2007年6月18日 No.641

 

■ 政務調査費問題、「船橋市監査委員会」
  違法不当な支出があると認定

 6月7日、船橋市監査委員会は4月に住民から出されていた船橋市議会政務調査費の違法不当な支出についての監査請求に対する監査結果を公表しました。
  監査委員会は、住民が違法不当支出であり返還を求めるよう請求した8市議15件196万5089円に対し、その内の5市議8件75万3653円について違法不当な支出であるとして市長に7月17日までに支出金の返還請求を行うよう勧告しています。請求したものと違法不当と認定されたものは表の通りです。
  政務調査費は議員の「調査研究に資するために必要な経費」として交付されているもので、私的な支出は違法です。カーナビ購入や目的不明の視察、懇親会的飲食費などが私的な支出などとして違法不当な支出と判断されたことは当然です。
  今回、監査委員会は、年度末の切手の大量購入について「(切手を)使用したが、その資料はない」としながら「必ずしも違法不当とは言い切れない」と請求を棄却しています。使途が明らかにされなかったにもかかわらず、調査費として支出を認めた監査委員会の判断には疑問が残ります。
  今回の住民による監査請求と結果を真摯に受け止め、議員及び各会派が直ちに政務調査費の支出について詳細な報告をするなどの改善が、市民への責務です。 

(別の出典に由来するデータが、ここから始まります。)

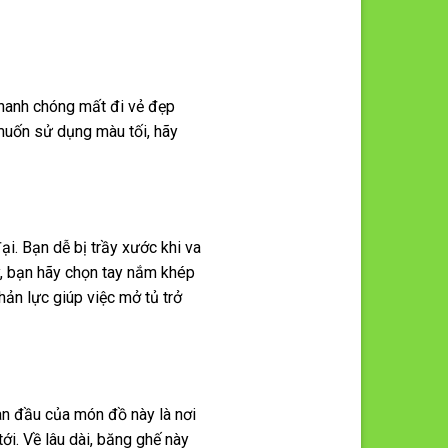
nhanh chóng mất đi vẻ đẹp
 muốn sử dụng màu tối, hãy
i. Bạn dễ bị trầy xước khi va
y, bạn hãy chọn tay nắm khép
hản lực giúp việc mở tủ trở
n đầu của món đồ này là nơi
i. Về lâu dài, băng ghế này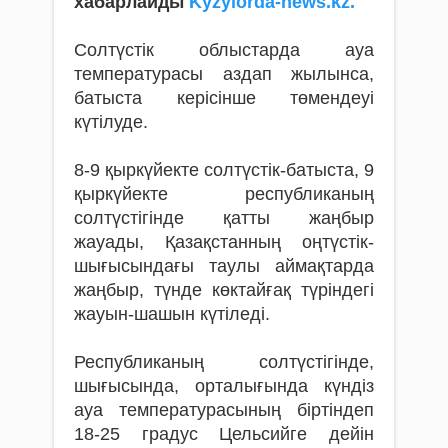
хабарлайды
Kyzylorda-news.kz.
Солтүстік облыстарда ауа
температурасы аздап жылынса,
батыста керісінше төмендеуі
күтілуде.
8-9 қыркүйекте солтүстік-батыста, 9
қыркүйекте республиканың
солтүстігінде қатты жаңбыр
жауады, Қазақстанның оңтүстік-
шығысындағы таулы аймақтарда
жаңбыр, түнде көктайғақ түріндегі
жауын-шашын күтіледі.
Республиканың солтүстігінде,
шығысында, орталығында күндіз
ауа температурасының біртіндеп
18-25 градус Цельсийге дейін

議員名 支出内容 支出額 違法不当と認定された支出額
和田善行元市議 カーナビ購入
14万7,777円
14万7,777円
佐原正幸元市議 カーナビ購入
14万7,777円
14万7,777円
谷口昭夫元市議 市政報告会「フローラ西船」飲食費
21万円
17万5,350円
門田正則元市議 佐賀県白石町太良町カブトムシ大会視察
8万2,635円
8万2,635円
沼津市花火大会
1万3,000円
0円
伊万里市佐賀市視察
6万5,867円
0円
伊万里市佐賀市視察
5万8,043円
0円
伊万里市佐賀市視察
5万1,457円
5万1,457円
伊万里市佐賀市白石町視察
10万72円
10万72円
京都市視察
3万8,585円
3万8,585円
川井洋基市議 切手代金
27万9,876円
0円
  切手代金
27万円
0円
斉藤守市議 切手代金
24万円
0円
大沢久市議 葉書代金
25万円
0円
小石洋市議 商店会費
1万円
1万円

 

■ まだ続ける高額所得者優遇
  株取引のもうけに三億六千万円も減税

 六月議会で高額所得者への優遇税制の延長を含む「地方税法の一部を改正する条例」が提案されました。この条例は、自民・公明の賛成で成立した「地方税法の一部を改正する法律」が3月末日に公布され、市長が専決処分したものです。
  この中で証券優遇税制は、株式譲渡益など金融所得への税率を20%から10%に減税することを1年間延長するということが含まれています。
  国全体では、国税の株式配当益分2千4百億円、株式譲渡益分3千6百億円、地方税分1千5百億円となり、全部で約7千5百億円以上の減税です。
船橋市内でも、株式投資で利益をあげている人が3億6千万円もの減税を受けることになります。
  株式配当・譲渡益課税は労働所得とは切り離され、分離課税になっており、総所得が高い富裕層ほど減税の恩恵を受けることになります。申告所得が5千万円を超える層から国税負担率が低くなっていくことや、申告所得が100億円を超えるわずか7人の富裕層に一人28億6千万円もの減税が行われるなど、労働によらない所得の多い金持ち優遇となっていることが国会でも明らかになっています。
  日本共産党は、庶民いじめの不公平税制をやめさせるため「高額所得者優遇税制をやめ、住民税増税を中止せよ」との質問をしました。船橋市は「金持ち優遇との声もあるが、法を遵守して(住民税増税をすすめて)いく。」との答弁をしました。
  この条例については質問後すぐに議決され、日本共産党は反対しましたが可決されました。

 

5000万件もの年金記録が宙に浮き、年金がうけとれなくなる。国民は保険料をおさめているのに、給付は消えてなくなるーー国が、国民に対して詐欺をはたらいているのと同じです。みんなが怒るのも当然です。